Push the panic deep, Bullet. Like I taught you.
Her sohei master told her thoughts could be heard if you projected loudly and wisely. Hone your thoughts, sharpen them like the tip of your ya, he’d told her, and there will be nothing that can keep them from reaching into another’s mind. Arrow did as he’d instructed her at the tender age of a year and a half. She didn’t know if it would work now.
“Stand up, child. You’ll be needed soon,” the black-eyed man said in a louder voice now.
A wail rent the air and it was Ninka. It was pain. Arrow did not turn her head, afraid she’d see the fragile child splintering in front of her. The sounds of boots and hands meeting flesh made Arrow’s body tighten as if she was fending off the blows.

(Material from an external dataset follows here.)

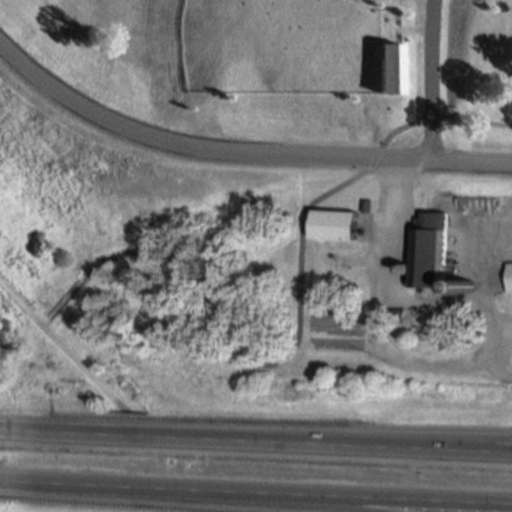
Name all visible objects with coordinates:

Another cry, this one agonizing, and Arrow pictured Ninka flailing in Julio’s grip. He shook her hard by her shoulders, then harder, and her head bobbled on her tiny body, back and forth. Her normally beautiful, wheat-colored, silk-spun hair, was now dirty and matted to her head, nothing but the ends swinging as Julio continued to shake her.
Arrow did not turn to watch but she saw it all.
“You’re such a stupid child! Why can’t you learn to be quiet?” Julio demanded in broken English. His voice called to the blackness inside her. She hated him.
Ninka wasn’t making a sound anymore.
Julio reared back and kicked the little girl. The blow was loud in Arrow’s ears, echoing back across the shadow land of her soul over and over. Arrow’s hands clenched, and she wanted to watch the red bleed from her palms, needed to find the calm. She wished for her yumi and ya, grasped coarse nylon rope instead. Ninka coughed after he kicked her. Arrow pictured bright red on her pale lips.